Materials provided =

-------

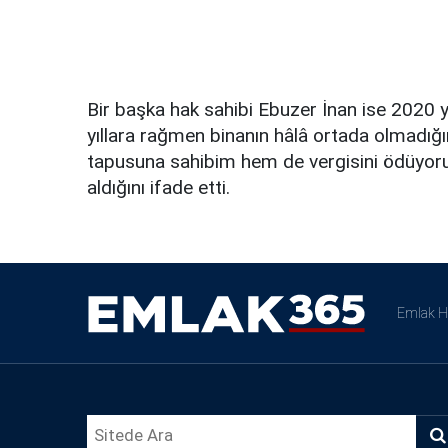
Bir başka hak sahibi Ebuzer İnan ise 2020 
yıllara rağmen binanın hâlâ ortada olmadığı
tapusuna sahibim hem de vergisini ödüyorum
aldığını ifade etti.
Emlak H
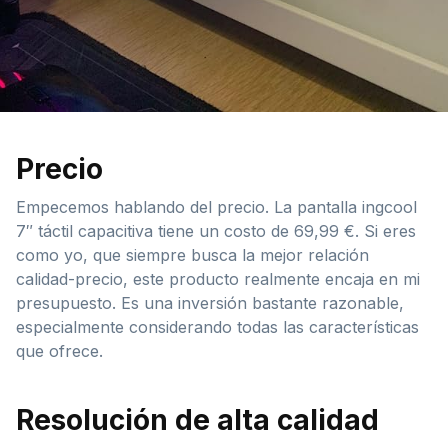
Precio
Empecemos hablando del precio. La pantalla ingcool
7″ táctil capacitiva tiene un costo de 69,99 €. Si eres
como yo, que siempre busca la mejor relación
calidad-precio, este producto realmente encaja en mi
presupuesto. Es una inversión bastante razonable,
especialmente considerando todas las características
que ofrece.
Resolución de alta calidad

-------

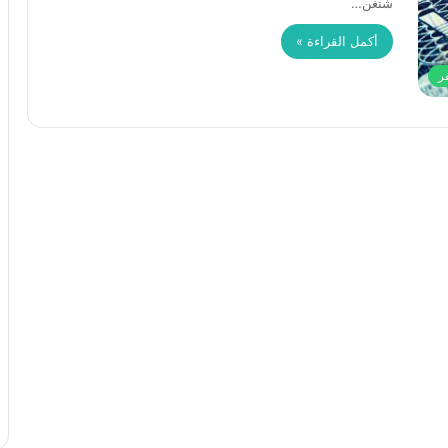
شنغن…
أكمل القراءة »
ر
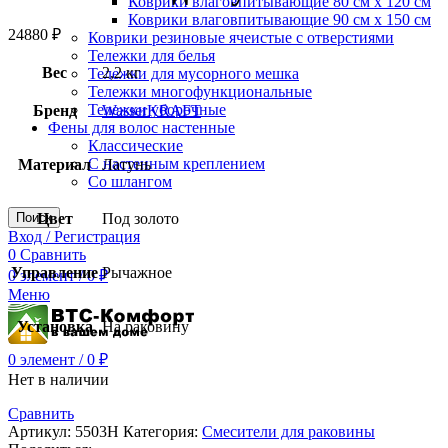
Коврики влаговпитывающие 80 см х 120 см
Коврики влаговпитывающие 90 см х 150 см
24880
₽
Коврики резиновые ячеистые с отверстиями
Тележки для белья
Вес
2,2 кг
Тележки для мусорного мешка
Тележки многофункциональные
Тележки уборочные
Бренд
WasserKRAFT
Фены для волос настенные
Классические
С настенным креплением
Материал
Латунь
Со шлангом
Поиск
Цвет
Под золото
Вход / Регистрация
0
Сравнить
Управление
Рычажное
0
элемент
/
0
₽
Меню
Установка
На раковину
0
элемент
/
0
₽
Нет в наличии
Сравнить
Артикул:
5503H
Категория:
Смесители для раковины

-------

Prompt =
Every line in the data that holds "влаговпитывающие" should be copied out.

Written response =
Коврики влаговпитывающие 80 см х 120 см
Коврики влаговпитывающие 90 см х 150 см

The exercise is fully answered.